The first step is to set ‘realistic’ goals.  That means what you can achieve in a certain amount of time.  What writing goals would you like to achieve over this semester?  What goals will be possible to achieve within the constraints that surround you?  You can’t work between 12pm and 4am – so cross off the last three goals.  Maybe just focus on one paper.  Once you have that goal then break it down into steps or sections of the paper.  If the whole task is still overwhelming, then you might need smaller steps.  When it becomes do-able, in your mind, the steps are small enough.  So one person might break the paper into sections (Introduction, methodology, literature review) while another might break the introduction into paragraphs.  Finally, you need to attach a schedule to your steps and a deadline to your goal. 

Here is where goal-setting becomes really useful.  Once you have set up a writing schedule that suits your personality and context (eg every second morning for two hours) and you know what you intend to do in that time (eg Week 1: draft three sections of the introduction), it is so much easier to see if you are avoiding writing.  Procrastination is the need to put off doing something you have scheduled to do.  If you don’t have a schedule, it is very difficult to become aware of avoidance tactics.  However, once you are aware that you are avoiding writing, then it is possible to address the problem.

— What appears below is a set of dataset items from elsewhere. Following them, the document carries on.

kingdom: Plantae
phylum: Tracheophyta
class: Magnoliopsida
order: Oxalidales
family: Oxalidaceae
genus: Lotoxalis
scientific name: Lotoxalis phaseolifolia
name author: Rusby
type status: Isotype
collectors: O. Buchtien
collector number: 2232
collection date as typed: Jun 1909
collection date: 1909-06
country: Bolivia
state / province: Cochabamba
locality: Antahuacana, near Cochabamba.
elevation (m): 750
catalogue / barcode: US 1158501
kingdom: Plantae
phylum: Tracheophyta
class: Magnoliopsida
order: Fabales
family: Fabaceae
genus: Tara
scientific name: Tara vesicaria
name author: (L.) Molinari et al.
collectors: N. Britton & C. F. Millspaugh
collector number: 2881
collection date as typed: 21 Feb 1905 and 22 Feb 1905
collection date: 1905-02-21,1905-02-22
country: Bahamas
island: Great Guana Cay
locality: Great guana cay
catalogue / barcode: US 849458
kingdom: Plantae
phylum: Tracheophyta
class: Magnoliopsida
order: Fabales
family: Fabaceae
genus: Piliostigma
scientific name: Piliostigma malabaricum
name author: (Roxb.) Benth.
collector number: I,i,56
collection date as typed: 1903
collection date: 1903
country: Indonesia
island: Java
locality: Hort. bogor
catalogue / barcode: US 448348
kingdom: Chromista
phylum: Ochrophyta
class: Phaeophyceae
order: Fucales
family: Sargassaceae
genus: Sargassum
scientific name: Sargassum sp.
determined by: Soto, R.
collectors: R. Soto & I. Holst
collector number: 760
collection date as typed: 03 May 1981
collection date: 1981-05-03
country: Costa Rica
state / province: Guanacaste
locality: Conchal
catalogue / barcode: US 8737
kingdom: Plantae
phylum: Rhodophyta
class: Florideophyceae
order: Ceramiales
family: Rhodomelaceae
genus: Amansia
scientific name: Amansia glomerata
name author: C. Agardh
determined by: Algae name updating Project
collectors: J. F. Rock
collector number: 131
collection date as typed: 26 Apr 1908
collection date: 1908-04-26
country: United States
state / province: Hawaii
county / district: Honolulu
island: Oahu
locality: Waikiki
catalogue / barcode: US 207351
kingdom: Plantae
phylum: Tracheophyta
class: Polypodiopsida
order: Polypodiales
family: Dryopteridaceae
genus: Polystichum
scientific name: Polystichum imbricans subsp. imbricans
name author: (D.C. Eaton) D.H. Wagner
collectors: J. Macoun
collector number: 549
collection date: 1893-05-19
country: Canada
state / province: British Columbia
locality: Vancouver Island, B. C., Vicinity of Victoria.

How do we avoid writing?  If I have set aside two hours to write but I spent that time checking emails, or I arrange to meet a student, go to a meeting, or to sort my files, get coffee, etc, etc – that’s avoidance.  “But”, I can hear you say, “I had to meet that student!”  This is why you need goals and a schedule.  If you miss your writing time once, that’s fine but if you miss it regularly then you are avoiding writing.

So, what’s happening when you avoid writing?  For academics, the problem is often a cognitive one.  By that I mean, there is some conceptual obstacle or difficulty.  It’s hard to write the three sections of the Introduction if you don’t know where the paper is going.  Sometimes we avoid writing because we don’t have a clear argument, or the literature is complex and difficult to synthesise or we’re trying to link difficult concepts and can’t build the bridge.  If you are aware that you are avoiding your writing then you can ask yourself questions:  Why can’t I write this? What is making it difficult?  Why can’t I begin?

Another reason why we avoid writing is the emotional baggage we carry.  If your internal critic tells you how stupid you are every time you write a word, of course you are going to find something else to do.  If the audience you are writing to makes you shake in your boots, no wonder you prefer to sit in a meeting instead of writing. 

Without being aware of avoidance behaviours, it is very difficult to address them.  Once you know you are avoiding your writing, then it is easy to find some way to address that problem.

I have many strategies and activities in my book Productive Writing, if you are interested and I will be posting more on this in future blogs.  But one activity, which is really successful, comes from Joan Bolker (author of Writing your dissertation in fifteen minutes a day).  She suggests that you turn up to your desk at your scheduled writing time even if you have the urge to avoid it.  You sit at your desk and if you can’t write, you do nothing else.  You just sit there for the full 15 minutes.  Don’t get distracted by emails, phone calls, etc.  The idea is that you will find it impossible, frustrating, annoying to sit without doing anything and will eventually begin to work on your paper.  I suggest you use the time to ask yourself why you can’t write – what are you avoiding?